Respect for the Minimal Environmental Criteria: emphasis on participation in or executive phase of tenders?
The sentence in question addresses the topic of the “minimal environmental criteria” that administrations are required to fulfill in public auctions, through the insertion of appropriate technical requirements within tender documentation.
One asks, in particular, if economic operators are required to demonstrate respect of such prescriptions while already in the stage of participating in the procedure (and therefore within their own technical offer), or if the law applies exclusively to the executive phase of the contract.
In the case under consideration, a company proposed an appeal regarding the sentence of the Piedmont TAR, which had confirmed its exclusion from the tender having as object the furnishing of diagnostic systems for the execution of exams of clinical chemistry, immunometry, hematology, including works for the adaptation of premises and construction of plants.
Precisely in reference to these latter works, accessory and finalized for the adaptation of premises hosting new equipment, a deficiency of the offer presented by the appellant was detected, not considered respectful of the minimal environmental criteria in terms of use of “recycled plastics”.
In particular, the exclusion concerned the lack of regard for disposal- in accordance with the work specifications- which mandated the recycling of at least 30% of the plastic material employed in the prodromal works up until the execution of the supply.
Disposal that referenced in turn the so-called “CAM” (Criteri Ambientali Minimi, or Minimal Environmental Criteria) in accordance with Art. 34 of the Legislative Decree no. 50 of 2016 and specified in detail by the Ministerial Decree of 11/10/2021.
They consist of normative criteria that constitute to all effects a constraint in the management of public contracts, imposed on both the company in question and competing economic operators, as well as specifically oriented for environmental sustainability of public administration consumption.

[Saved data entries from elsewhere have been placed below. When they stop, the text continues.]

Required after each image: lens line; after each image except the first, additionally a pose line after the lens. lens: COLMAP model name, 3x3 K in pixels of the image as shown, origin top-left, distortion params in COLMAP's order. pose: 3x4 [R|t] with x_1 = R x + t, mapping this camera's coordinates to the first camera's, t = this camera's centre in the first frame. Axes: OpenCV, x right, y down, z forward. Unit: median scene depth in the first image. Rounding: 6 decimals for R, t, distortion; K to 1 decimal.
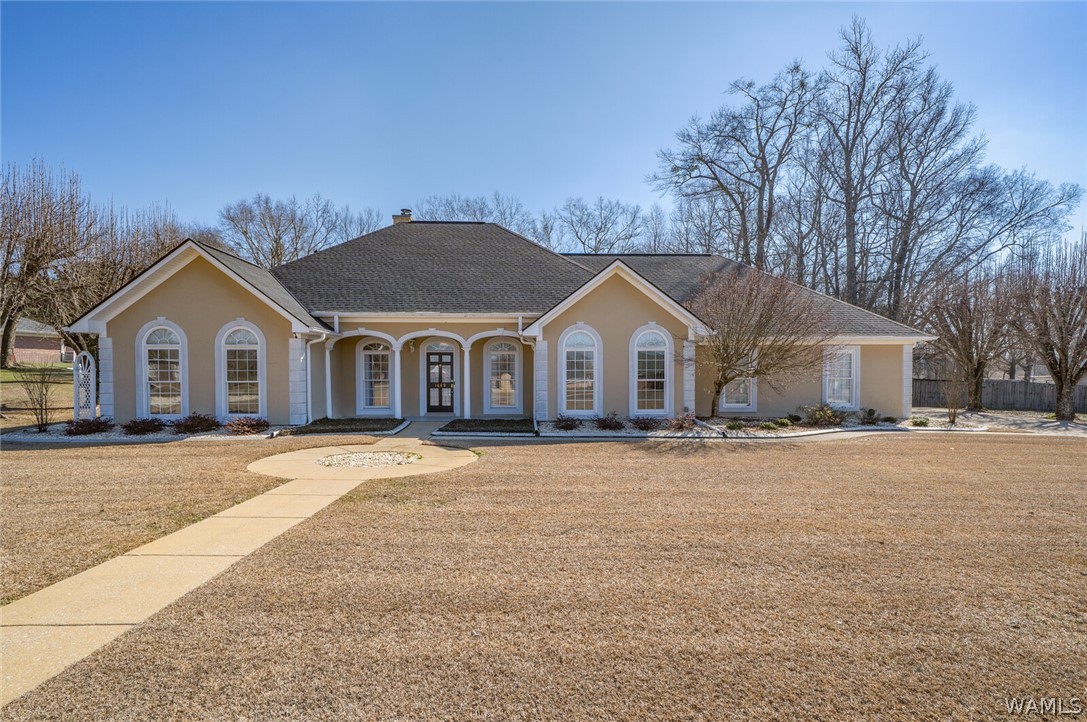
lens RADIAL K [[492.7, 0, 542.8], [0, 492.7, 358.7], [0, 0, 1]] dist [0.005359, 0.000155]
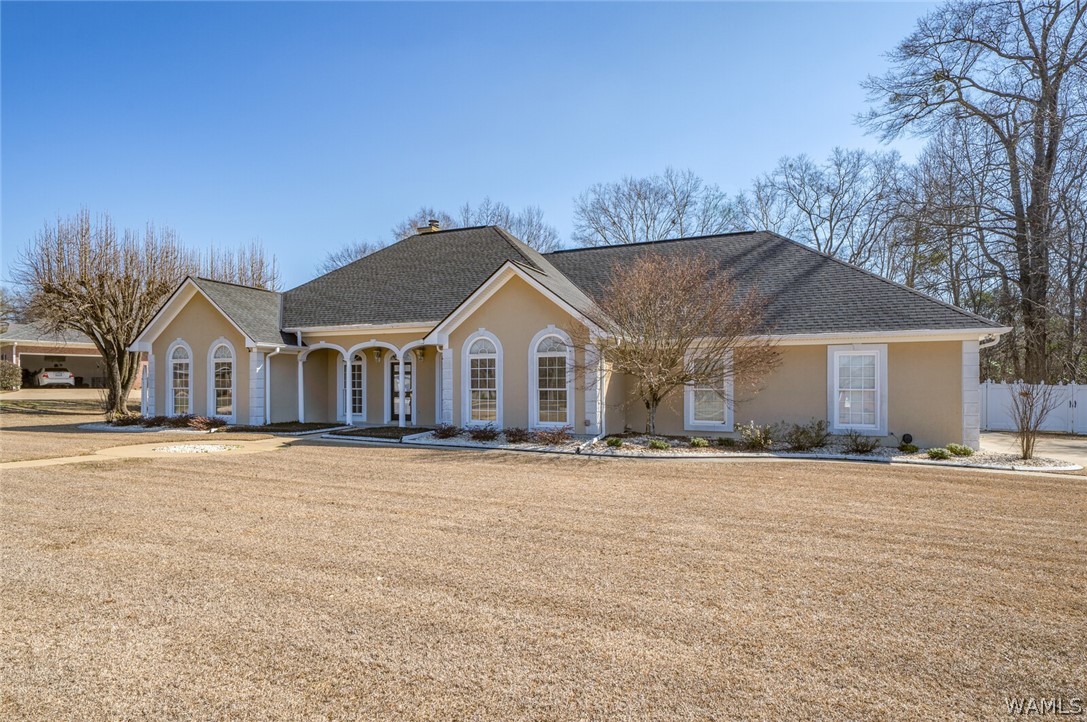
lens RADIAL K [[580.9, 0, 543.5], [0, 580.9, 367.0], [0, 0, 1]] dist [0.022628, 0.002181]
pose [[0.905424, -0.009740, -0.424396, 0.647708], [0.010563, 0.999944, -0.000413, 0.001803], [0.424377, -0.004109, 0.905476, 0.021894]]
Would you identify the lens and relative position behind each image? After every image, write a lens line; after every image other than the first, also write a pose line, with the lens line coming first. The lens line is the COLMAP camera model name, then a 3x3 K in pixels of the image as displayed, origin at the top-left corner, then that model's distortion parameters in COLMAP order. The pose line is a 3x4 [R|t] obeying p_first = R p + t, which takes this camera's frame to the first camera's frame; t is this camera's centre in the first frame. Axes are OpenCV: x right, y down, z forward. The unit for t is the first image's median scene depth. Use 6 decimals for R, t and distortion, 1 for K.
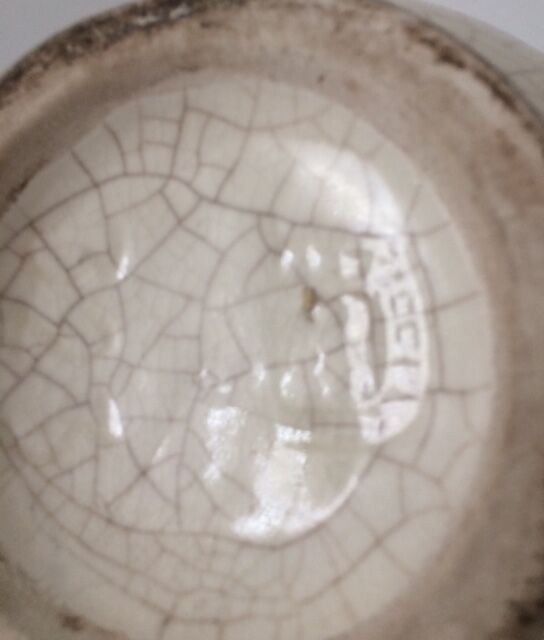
lens RADIAL K [[601.6, 0, 275.5], [0, 601.6, 319.1], [0, 0, 1]] dist [0.025029, 0.000000]
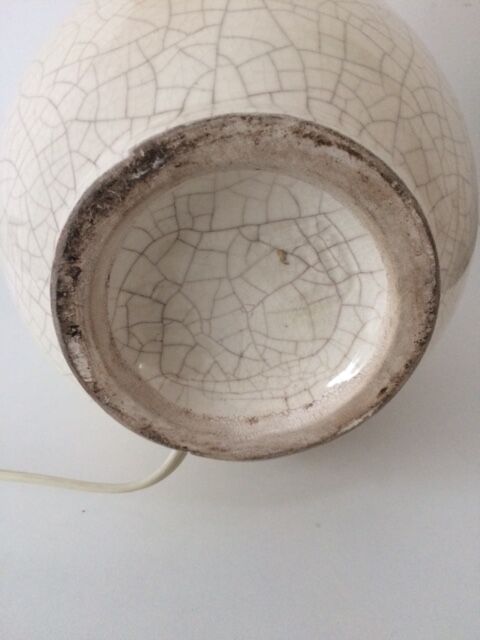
lens RADIAL K [[536.9, 0, 238.3], [0, 536.9, 321.1], [0, 0, 1]] dist [0.009576, 0.001838]
pose [[0.852374, -0.520287, 0.052532, -0.269995], [0.386318, 0.694215, 0.607309, -1.006228], [-0.352443, -0.497361, 0.792727, -0.438549]]
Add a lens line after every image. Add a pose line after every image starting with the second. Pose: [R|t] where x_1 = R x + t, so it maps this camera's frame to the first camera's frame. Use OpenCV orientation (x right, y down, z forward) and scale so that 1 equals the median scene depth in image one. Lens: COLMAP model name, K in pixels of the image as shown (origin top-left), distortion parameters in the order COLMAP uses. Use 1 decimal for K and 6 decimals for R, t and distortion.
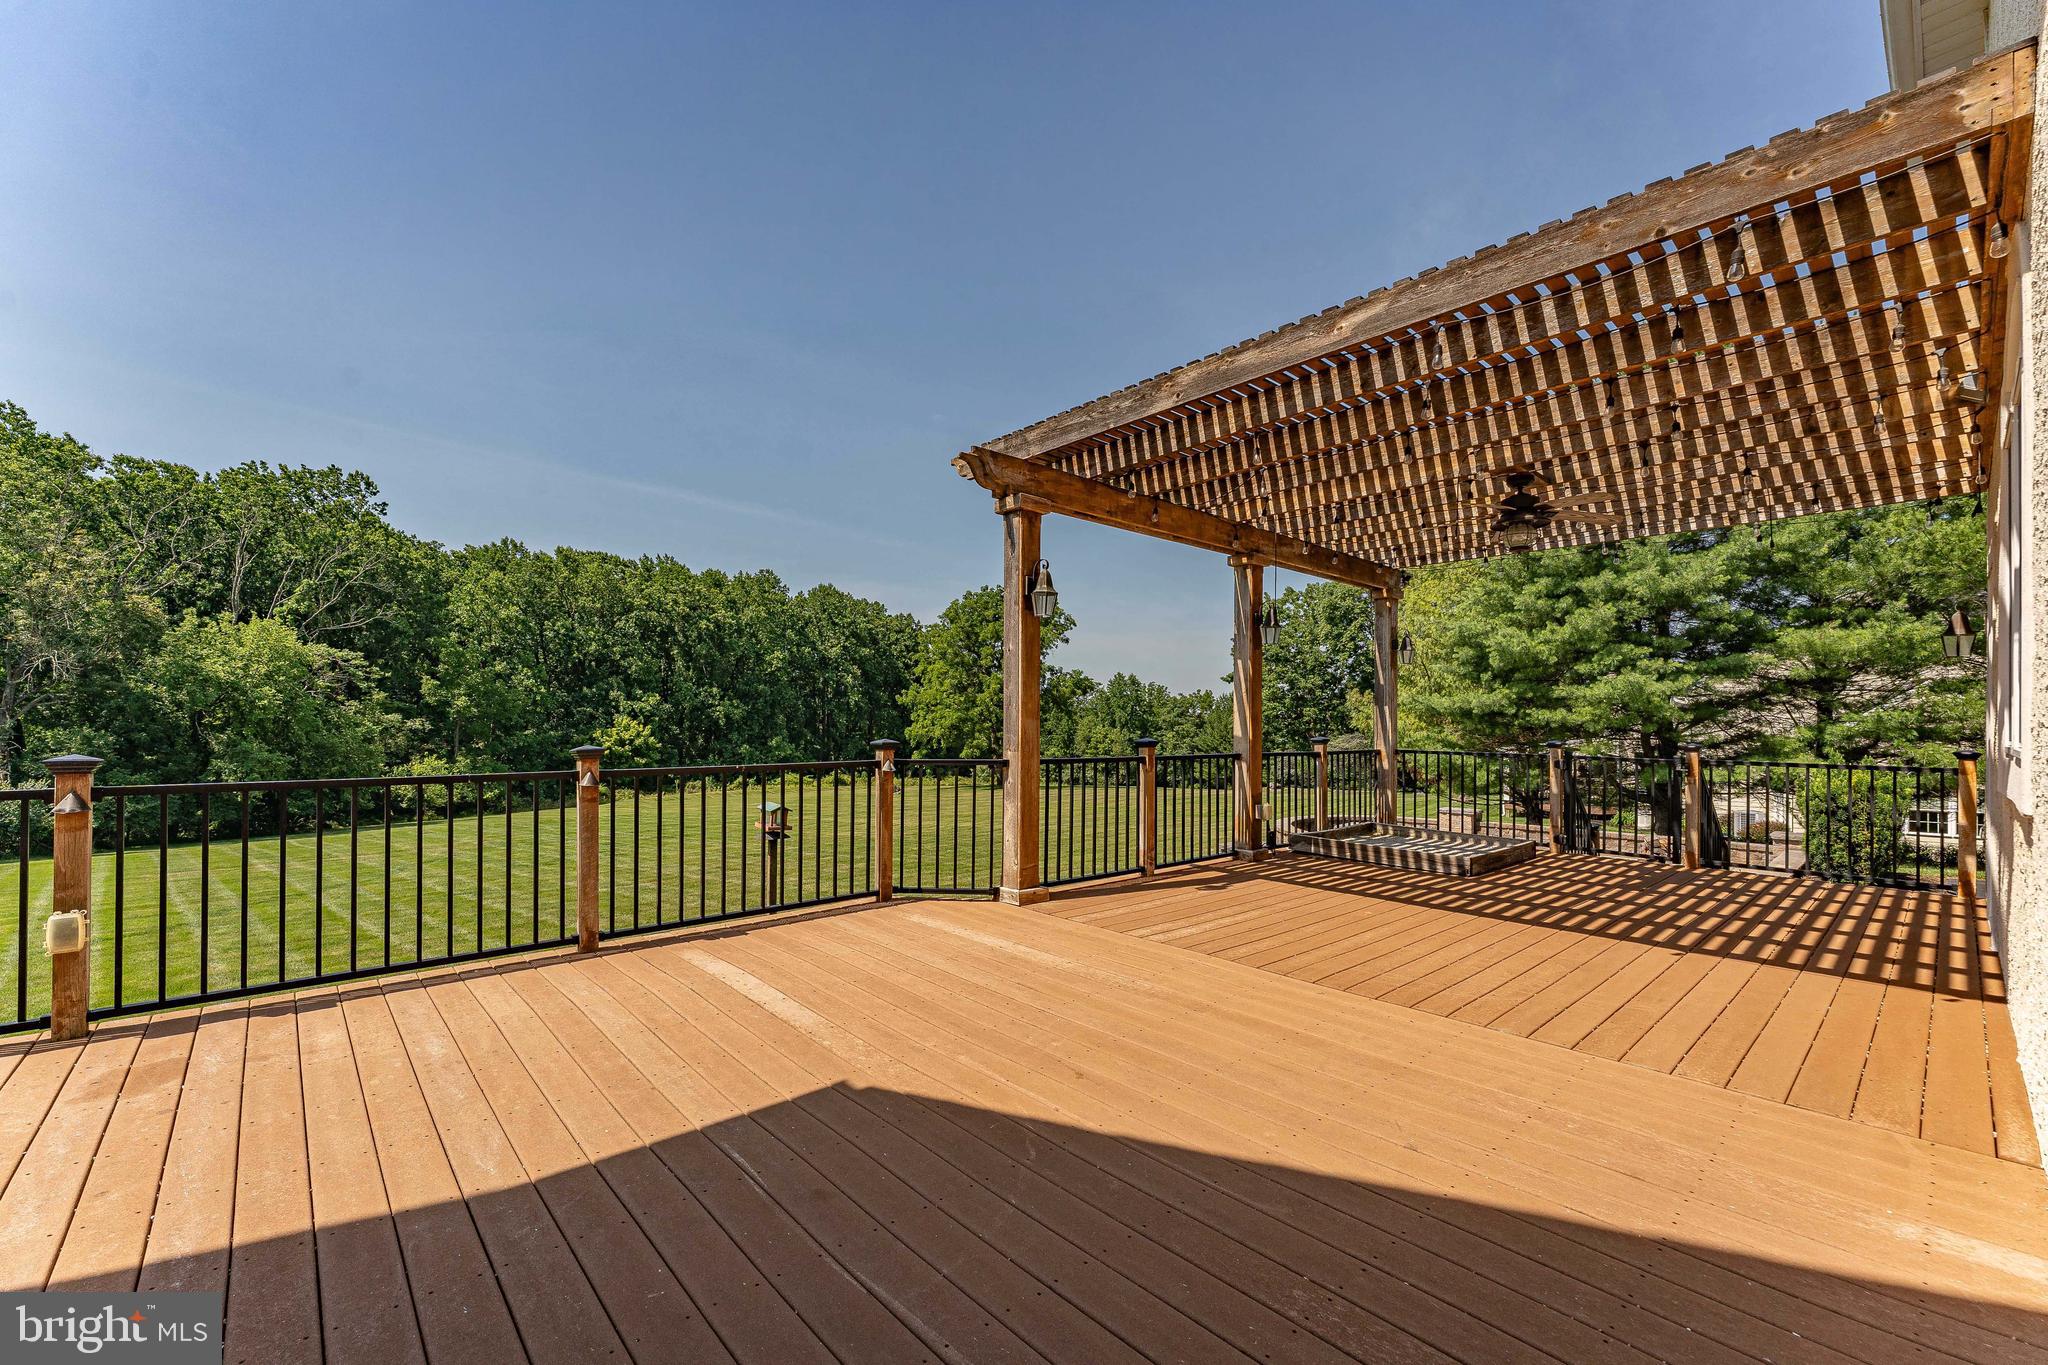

The appellant had therefore declared in the offer a recycled plastic content equal to 16% of the total only to then, by way of supplementary clarifications, “make the necessary adjustments” and qualify that in reality the appellant should have included in their calculations also other plastic components used in the project and not initially counted.
In any case- according to the conjecture of the appellant- the orderly validation of the percentage of recycled plastic and, as a consequence, of conformity to the “CAM” should be reserved strictly to the executive phase and to that of evaluation of technical offers.
Therefore, 3 different problems became apparent:
- The identification of the procedural segment in which to locate obligation for respect of the “CAM” (or rather, if they applied to the evaluation phase of the offers or only to the testable checks in the executive phase);
- The possibility for the lex specialis to impose stricter obligations than those deriving from the law
- The possibility for the applicant to enact a “correction” of the technical offer in within what limits.
The first element was decisive for the purposes of acceptance of the appeal, insofar as the judgements of Palazzo Spada observed that the national law of reference locates the relevant checks in respect of minimal environmental criteria in the executive phase, or rather in the phase successive to being entrusted with the contract.
This aside from how the same phase of planning was expected within the tender documentation, or rather if the same constituted one of the components subject to evaluation on the part of the technical Commission (the so-called “executive planning”).
In accordance with these principles, the exclusion of the appellant business could never have depended on a presumed environmental inadequacy of the technical offer (and therefore of potential deficiency of the minimal parameters declared), but rather solely on a lack of planning only perceptible in the executive phase.
Therefore, conformity to the minimal environmental standards according to Art. 34 of the Code of contracts cannot be discerned in the phase of evaluation of the offers, having to be ascertained in concrete (and therefore in the execution of the contract) the effective impossibility for the applicant to respect the normative prescriptions of reference.
In conclusion, such a sentence assumes a decisive relevance for establishing the method of validating the presence of the aforesaid minimal environmental requirements, that appear to therefore be relieved from the judgement of the panel of judges.